More interesting than the treatment of the romance-in-disguise, though, was the description of the evolution of Sharia law in the Middle East. The heroine Buran’s family is very poor and pitied by the locals because having seven daughters and no sons at all is clearly a curse from Allah. Sons are how one gains wealth and prestige, and Buran’s wealthy uncle is considered additionally blessed with his seven sons. When coming up with her idea to set out as a man, Buran thinks back over the previous centuries, when women were free to be “musicians, scholars, warriors, poets, and merchants,” and describes how the caliphs had given their power away to the conquering Persians, who brought with them the hajib, and then the Turks, who brought even stricter restrictions for women.

Even though the book itself is very clearly pro-women, the pervading anti-women sentiment in the general society can be a bit shocking to modern ears. One reason Buran is able to stay disguised as male for several years is that no one believes that women have the minds for business strategy, so if someone is successful in business, that person is unquestionably male, all appearances aside.

As evidenced by this quite long review, this 220-page, large print book for young readers gave me quite a bit of food for thought, especially in our current political discourse on the Middle East, Islam, terrorism, gender roles, definitions of traditional families, and sexual equality. Not so bad for a couple day’s reading of a folk tale and love story.

—Anna

The Tightrope Walker

By Dorothy Gilman

Book Cover: The Tightrope WalkerDorothy Gilman is most well known for her Mrs. Pollifax mystery series, but I like her stand-alone books better, and I like The Tightrope Walker best of all. Actually, Mr. Penumbra’s 24 Hour Bookstore reminded me a bit of it, and I meant to mention that in the comments of Kinsey’s review, but I forgot, so I figured I might as well reread The Tightrope Walker and review it on its own.

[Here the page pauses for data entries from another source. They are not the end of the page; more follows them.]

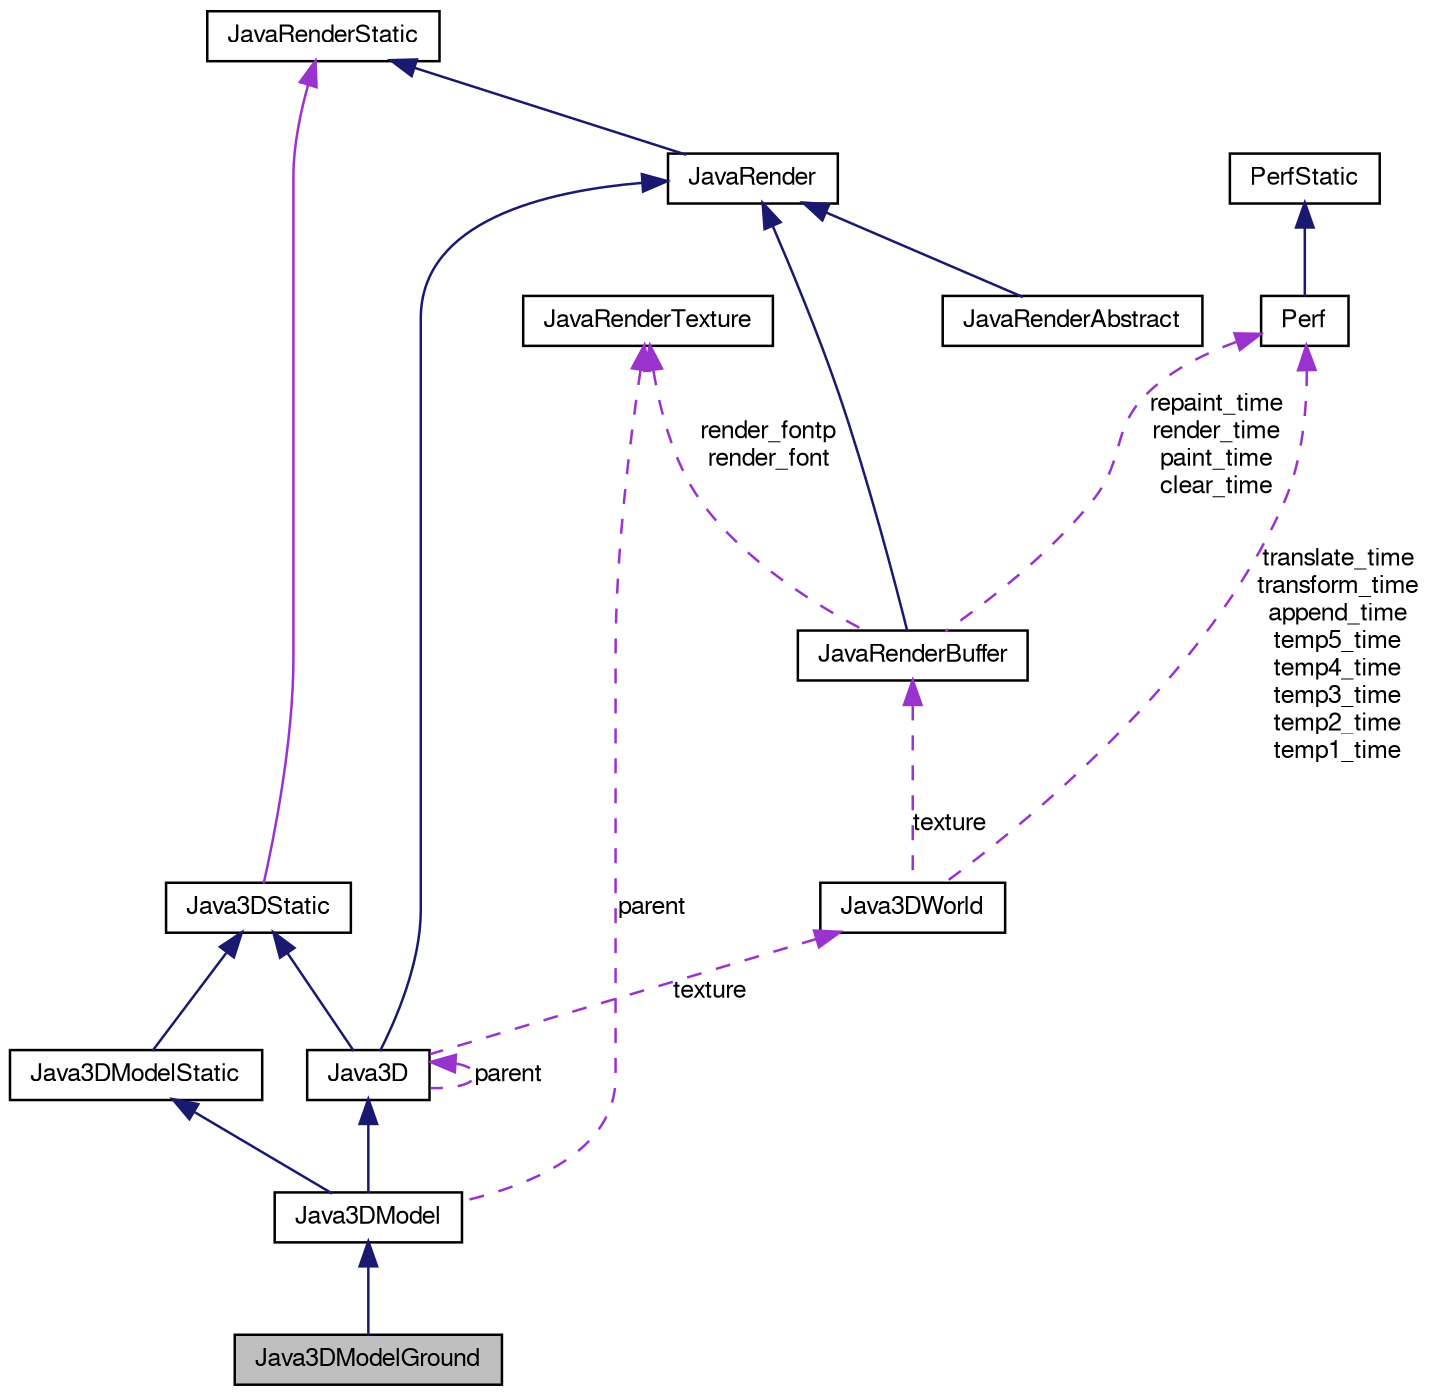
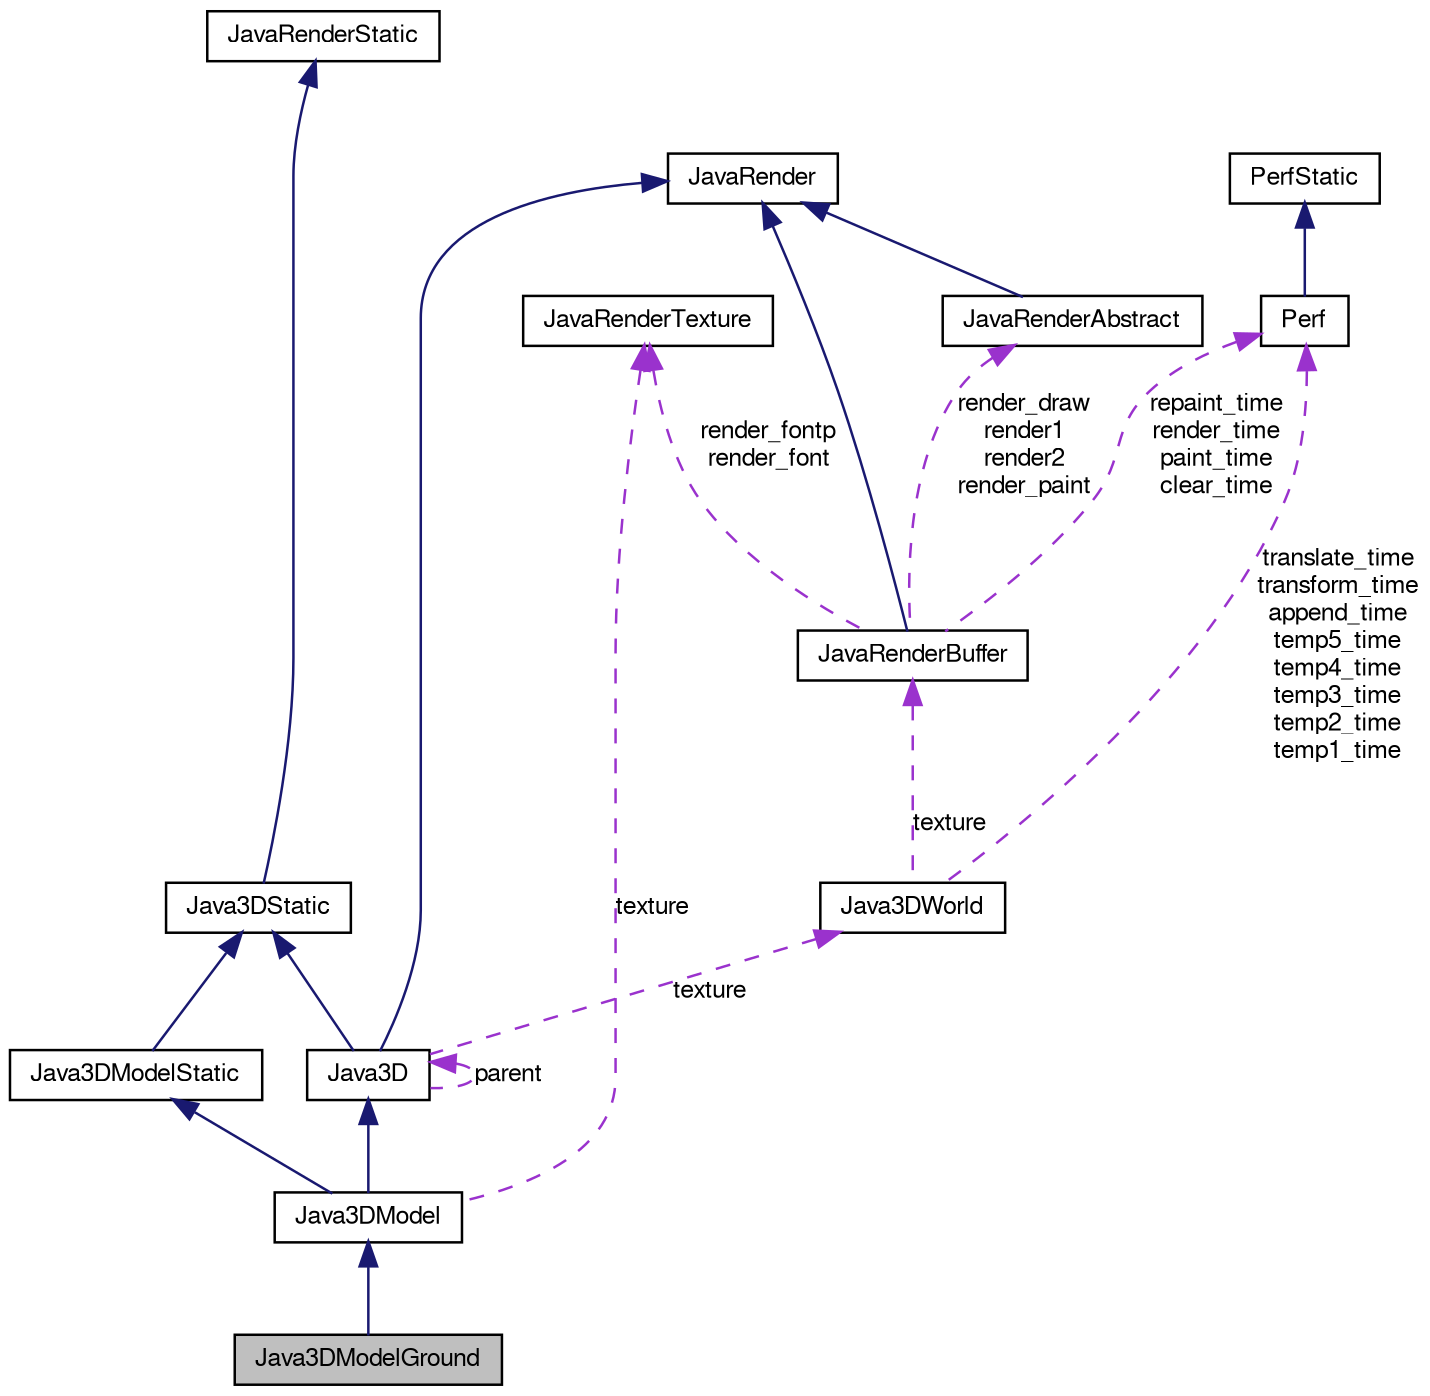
  digraph {
    node [color=black fontname=FreeSans fontsize=10 shape=record]
    edge [color=midnightblue dir=back fontname=FreeSans fontsize=10 labelfontname=FreeSans labelfontsize=10 style=solid]
    n1 [fillcolor=grey75 fontcolor=black height=0.2 label=Java3DModelGround style=filled width=0.4]
    n2 [height=0.2 label=Java3DModel width=0.4]
    n3 [height=0.2 label=Java3D width=0.4]
    n4 [height=0.2 label=Java3DWorld width=0.4]
    n5 [height=0.2 label=Java3DStatic width=0.4]
    n6 [height=0.2 label=Java3DModelStatic width=0.4]
    n7 [height=0.2 label=JavaRenderStatic width=0.4]
    n8 [height=0.2 label=JavaRender width=0.4]
    n9 [height=0.2 label=JavaRenderBuffer width=0.4]
    n10 [height=0.2 label=JavaRenderAbstract width=0.4]
    n11 [height=0.2 label=Perf width=0.4]
    n12 [height=0.2 label=PerfStatic width=0.4]
    n13 [height=0.2 label=JavaRenderTexture width=0.4]
    n2 -> n1
    n3 -> n2
    n3 -> n3 [color=darkorchid3 label=parent style=dashed]
    n4 -> n3 [color=darkorchid3 label=texture style=dashed]
    n5 -> n3
    n5 -> n6
    n6 -> n2
-   n7 -> n5 [color=darkorchid3]
-   n7 -> n8
+   n7 -> n5
    n8 -> n3
    n8 -> n9
    n8 -> n10
    n9 -> n4 [color=darkorchid3 label=texture style=dashed]
+   n10 -> n9 [color=darkorchid3 label="render_draw\nrender1\nrender2\nrender_paint" style=dashed]
    n11 -> n4 [color=darkorchid3 label="translate_time\ntransform_time\nappend_time\ntemp5_time\ntemp4_time\ntemp3_time\ntemp2_time\ntemp1_time" style=dashed]
    n11 -> n9 [color=darkorchid3 label="repaint_time\nrender_time\npaint_time\nclear_time" style=dashed]
    n12 -> n11
-   n13 -> n2 [color=darkorchid3 label=parent style=dashed]
+   n13 -> n2 [color=darkorchid3 label=texture style=dashed]
    n13 -> n9 [color=darkorchid3 label="render_fontp\nrender_font" style=dashed]
  }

Both books feature a central character who is sort of lost and floating through life without a purpose until they get work in an eccentric shop, and both are drawn into a mystery through an artifact within the shop. How’s that for a very specific genre of books?

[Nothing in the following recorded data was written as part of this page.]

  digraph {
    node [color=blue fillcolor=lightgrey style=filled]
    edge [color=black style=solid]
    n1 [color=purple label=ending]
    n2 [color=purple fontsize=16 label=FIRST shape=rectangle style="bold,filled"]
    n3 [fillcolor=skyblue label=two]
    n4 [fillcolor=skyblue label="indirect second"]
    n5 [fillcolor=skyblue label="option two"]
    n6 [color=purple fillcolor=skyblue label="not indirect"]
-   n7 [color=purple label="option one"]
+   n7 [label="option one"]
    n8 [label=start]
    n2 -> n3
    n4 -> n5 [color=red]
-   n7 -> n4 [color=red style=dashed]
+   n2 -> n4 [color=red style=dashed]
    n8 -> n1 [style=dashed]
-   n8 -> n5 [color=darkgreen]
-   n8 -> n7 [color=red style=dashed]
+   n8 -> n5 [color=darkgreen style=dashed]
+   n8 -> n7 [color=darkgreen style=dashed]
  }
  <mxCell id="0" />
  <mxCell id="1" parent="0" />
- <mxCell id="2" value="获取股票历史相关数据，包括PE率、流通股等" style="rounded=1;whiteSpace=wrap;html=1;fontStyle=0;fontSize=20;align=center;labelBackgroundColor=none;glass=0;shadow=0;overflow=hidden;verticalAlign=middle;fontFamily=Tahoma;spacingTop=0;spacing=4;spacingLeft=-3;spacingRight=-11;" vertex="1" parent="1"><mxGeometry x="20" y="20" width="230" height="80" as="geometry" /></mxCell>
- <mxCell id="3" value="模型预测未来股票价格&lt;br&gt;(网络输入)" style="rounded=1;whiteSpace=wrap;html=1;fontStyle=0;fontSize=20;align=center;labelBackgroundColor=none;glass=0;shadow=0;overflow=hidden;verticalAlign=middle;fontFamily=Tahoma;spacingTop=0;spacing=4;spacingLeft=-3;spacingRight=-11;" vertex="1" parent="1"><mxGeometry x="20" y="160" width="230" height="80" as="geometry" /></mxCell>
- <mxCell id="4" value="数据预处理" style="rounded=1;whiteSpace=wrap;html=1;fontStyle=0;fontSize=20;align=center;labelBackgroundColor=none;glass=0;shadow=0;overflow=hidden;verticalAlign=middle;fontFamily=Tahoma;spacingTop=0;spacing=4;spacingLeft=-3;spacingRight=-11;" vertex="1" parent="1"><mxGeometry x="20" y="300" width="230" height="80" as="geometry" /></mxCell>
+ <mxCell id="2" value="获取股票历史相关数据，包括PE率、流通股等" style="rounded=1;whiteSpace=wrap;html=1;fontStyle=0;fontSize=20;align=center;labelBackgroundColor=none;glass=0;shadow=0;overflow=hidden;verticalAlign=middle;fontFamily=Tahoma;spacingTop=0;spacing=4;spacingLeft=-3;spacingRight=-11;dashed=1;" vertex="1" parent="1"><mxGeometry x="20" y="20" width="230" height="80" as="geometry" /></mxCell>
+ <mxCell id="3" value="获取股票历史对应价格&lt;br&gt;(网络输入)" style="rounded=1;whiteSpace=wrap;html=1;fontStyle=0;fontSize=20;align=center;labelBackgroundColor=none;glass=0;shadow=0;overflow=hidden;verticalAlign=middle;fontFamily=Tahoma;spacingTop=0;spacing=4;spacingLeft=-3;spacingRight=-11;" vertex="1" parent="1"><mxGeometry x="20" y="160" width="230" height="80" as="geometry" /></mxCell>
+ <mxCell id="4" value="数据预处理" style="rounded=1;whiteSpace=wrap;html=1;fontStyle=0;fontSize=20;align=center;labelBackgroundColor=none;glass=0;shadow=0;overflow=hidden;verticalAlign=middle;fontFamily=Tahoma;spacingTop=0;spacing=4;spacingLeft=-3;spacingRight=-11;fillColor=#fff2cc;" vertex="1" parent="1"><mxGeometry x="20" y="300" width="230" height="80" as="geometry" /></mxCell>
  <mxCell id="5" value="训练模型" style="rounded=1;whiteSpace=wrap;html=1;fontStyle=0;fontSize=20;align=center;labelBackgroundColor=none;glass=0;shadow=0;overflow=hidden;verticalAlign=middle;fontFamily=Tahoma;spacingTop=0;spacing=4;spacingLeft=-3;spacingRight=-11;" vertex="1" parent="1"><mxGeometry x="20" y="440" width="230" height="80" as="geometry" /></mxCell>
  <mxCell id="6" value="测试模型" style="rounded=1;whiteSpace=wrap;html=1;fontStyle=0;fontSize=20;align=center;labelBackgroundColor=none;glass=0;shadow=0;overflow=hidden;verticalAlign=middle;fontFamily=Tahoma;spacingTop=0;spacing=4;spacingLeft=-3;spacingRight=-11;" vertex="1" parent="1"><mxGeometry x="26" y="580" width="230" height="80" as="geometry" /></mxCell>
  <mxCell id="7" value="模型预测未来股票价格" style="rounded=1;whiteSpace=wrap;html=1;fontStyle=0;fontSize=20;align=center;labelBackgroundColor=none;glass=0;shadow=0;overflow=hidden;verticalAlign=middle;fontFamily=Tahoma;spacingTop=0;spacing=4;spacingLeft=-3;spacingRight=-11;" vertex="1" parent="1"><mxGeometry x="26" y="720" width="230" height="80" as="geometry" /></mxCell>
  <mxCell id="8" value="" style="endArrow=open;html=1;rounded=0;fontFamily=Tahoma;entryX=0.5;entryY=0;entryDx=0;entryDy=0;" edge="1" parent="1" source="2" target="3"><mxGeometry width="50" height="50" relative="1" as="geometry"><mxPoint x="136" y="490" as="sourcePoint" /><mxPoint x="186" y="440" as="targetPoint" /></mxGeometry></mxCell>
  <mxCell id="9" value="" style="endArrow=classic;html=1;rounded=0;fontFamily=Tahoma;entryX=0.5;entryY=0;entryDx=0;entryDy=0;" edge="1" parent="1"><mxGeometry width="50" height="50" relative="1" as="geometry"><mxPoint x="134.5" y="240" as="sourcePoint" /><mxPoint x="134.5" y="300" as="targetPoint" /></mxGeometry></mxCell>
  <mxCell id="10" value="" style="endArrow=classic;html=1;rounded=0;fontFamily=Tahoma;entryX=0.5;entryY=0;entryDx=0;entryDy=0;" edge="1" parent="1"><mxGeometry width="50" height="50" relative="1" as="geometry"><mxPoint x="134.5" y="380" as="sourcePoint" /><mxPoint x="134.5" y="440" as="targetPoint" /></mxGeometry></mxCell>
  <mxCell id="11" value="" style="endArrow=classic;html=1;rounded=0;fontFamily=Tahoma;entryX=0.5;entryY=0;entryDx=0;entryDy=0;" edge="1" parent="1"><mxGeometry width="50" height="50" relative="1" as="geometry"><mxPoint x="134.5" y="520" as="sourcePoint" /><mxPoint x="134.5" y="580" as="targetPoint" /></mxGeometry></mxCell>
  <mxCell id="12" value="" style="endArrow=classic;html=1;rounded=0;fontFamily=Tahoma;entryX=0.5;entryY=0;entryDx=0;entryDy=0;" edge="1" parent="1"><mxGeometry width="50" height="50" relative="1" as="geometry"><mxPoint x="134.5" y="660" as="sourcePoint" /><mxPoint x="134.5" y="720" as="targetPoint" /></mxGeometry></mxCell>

Both also have a sort of sincerity in the characters and the message that is not that common in modern books. I am very definitely a Gen-Xer and sincerity mostly makes me super uncomfortable (I am way more at ease with satire and irony), but in both of these books, I find it fresh, original, and charming. The Tightrope Walker is especially impressive, I think, with how it positively addresses the newish movements in feminism, psychotherapy, and new age philosophy in the 1970s. The heroine has childhood trauma that she works through with a variety of processes, but she is so optimistic about every movement and philosophy that as a reader you see the attractions of them all, even the ones that are more scorned today (the love interest is introduced early in the book doing meditation in a portable pyramid). It still reads so modern that every time I read it, I am a bit surprised when the heroine buys some bellbottom slacks.